
          I just don’t see why they would find it offensive. My job title is a “network specialist” and often I get referred to as the support guy, tech guy, fix it man, or many other terms. I don’t give a monkeys what people call me as regardless of if the term means someone of a lower skill. If they call and need my help I will give it, if not I will direct them towards someone who can.

        • Ramon Leon says:

          It doesn’t matter if you don’t see why it’s offensive, you can’t argue such points. People are either offended or not, you may as well be trying to argue that the confederate flag shouldn’t offend black people, it’s just a flag after all.

          You may not give care what people refer to you as, great for you, but many programmers *do* take offense, and you can’t talk them out of being offended with logic, it doesn’t work that way.

          I know of no programmer who’d offended by being called a programmer or a developer, but there is a minority who is offended by being called a coder, the solution is simple, use the terms programmer or developer and you won’t offend anyone. Use coder, and you’ll be offending some people on purpose.

        • Perhaps those who are offended by the name ‘coder’ should stop being so uptight and just get over themselves?

        • Ramon Leon says:

          Perhaps that’s just not how the world works. Being polite isn’t about saying only things *you* don’t find offensive, it’s about not offending others, regardless of what they find offensive. Personally I don’t find curse words offensive, but I’m polite enough to realize that doesn’t mean shit to someone who do so I don’t use that language just anywhere.

          Some people don’t find the N word offensive, that doesn’t mean it’s just OK for them to use the word anywhere they like, they’ll get their asses kicked if they do, and rightfully so, it’s an obscene word. I’m not saying one must be PC all the time, but it’s ignorant to just think the offended party should just get over themselves.
==================================================
● **What to work on**:
a - Please answer these questions from the comment thread about the word "coder":
(i) What job title does the first commenter give?
(ii) Which two terms does Ramon Leon say no programmer he knows would be offended by?
(iii) What kind of language does Ramon Leon say he personally doesn't find offensive?
b - Write a continuation of the comment thread about the word "coder" that picks up right after its final sentence.
The records play no part in what follows.
==================================================
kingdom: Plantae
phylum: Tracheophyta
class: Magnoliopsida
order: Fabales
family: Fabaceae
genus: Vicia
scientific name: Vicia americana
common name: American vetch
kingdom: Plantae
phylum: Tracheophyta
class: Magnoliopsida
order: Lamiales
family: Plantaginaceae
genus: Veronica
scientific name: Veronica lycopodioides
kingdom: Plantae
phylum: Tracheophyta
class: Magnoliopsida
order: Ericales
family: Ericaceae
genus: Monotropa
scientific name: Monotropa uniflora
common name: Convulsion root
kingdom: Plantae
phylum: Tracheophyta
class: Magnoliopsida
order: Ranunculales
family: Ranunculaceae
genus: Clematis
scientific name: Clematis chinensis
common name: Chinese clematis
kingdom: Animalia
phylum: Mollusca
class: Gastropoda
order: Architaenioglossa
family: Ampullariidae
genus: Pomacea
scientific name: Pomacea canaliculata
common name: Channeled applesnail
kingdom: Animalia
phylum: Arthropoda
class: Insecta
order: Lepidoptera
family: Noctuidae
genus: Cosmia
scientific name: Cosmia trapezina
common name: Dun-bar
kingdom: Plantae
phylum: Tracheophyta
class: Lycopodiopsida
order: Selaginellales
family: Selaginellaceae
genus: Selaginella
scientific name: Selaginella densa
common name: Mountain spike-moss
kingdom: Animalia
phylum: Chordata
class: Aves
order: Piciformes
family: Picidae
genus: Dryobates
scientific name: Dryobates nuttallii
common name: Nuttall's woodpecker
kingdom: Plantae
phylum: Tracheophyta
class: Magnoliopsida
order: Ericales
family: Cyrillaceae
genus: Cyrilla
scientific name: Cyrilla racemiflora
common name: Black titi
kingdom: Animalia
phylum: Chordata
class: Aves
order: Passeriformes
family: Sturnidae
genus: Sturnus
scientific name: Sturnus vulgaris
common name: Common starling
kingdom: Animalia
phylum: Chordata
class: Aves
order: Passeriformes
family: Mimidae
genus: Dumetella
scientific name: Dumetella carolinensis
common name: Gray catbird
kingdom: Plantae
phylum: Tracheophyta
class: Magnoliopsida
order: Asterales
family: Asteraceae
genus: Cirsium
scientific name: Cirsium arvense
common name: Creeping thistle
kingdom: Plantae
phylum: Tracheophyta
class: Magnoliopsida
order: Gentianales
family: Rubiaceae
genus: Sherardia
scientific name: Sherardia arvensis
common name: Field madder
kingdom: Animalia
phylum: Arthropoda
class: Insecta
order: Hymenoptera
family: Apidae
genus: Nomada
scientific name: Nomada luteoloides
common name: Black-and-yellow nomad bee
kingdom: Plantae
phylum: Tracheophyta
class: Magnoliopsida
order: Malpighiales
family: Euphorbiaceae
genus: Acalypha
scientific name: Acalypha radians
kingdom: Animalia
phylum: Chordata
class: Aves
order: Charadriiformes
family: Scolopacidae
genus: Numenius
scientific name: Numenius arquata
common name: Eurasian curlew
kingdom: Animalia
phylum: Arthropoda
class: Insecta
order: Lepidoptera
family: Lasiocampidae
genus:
==================================================
● **Written responses**:
a -
(i) Network specialist.
(ii) Programmer and developer.
(iii) Curse words.

b -
          I could care less what’s written on this blog, I just thought I’d point out that *coder* is seen as offensive by some, any intelligent and reasonable person who was unknowingly using offensive language would want to be informed of it, it’s that simple.

        • Programmers and Coders are the same. If you’re a “Developer” then you’re on a different level. The highest level to attain is that of a “Software Engineer” :)

        • hehe what about ‘Chief Software Architect’ (what Bill Gates was until recently)… makes him sound like the guy from the Matrix :D

      • I don’t see this as insulting. I’m a programmer, developer, coder. What do programmers do? They write lines of code to develop a program. Yes, in many cases they architect the application, but in this case he wrote code to rename the images.

      • Well I’m a programmer and a coder. Call me either :)

  4. Scott, glad to see that your traffic is back up. I dream of numbers like those!

    I noticed when clicking the Tattoo Community link on the site that this message comes up: “Unable to load system/cache/pictures/ /HaCked BY MhRfL.htm.tpl”.. you might want to check that out!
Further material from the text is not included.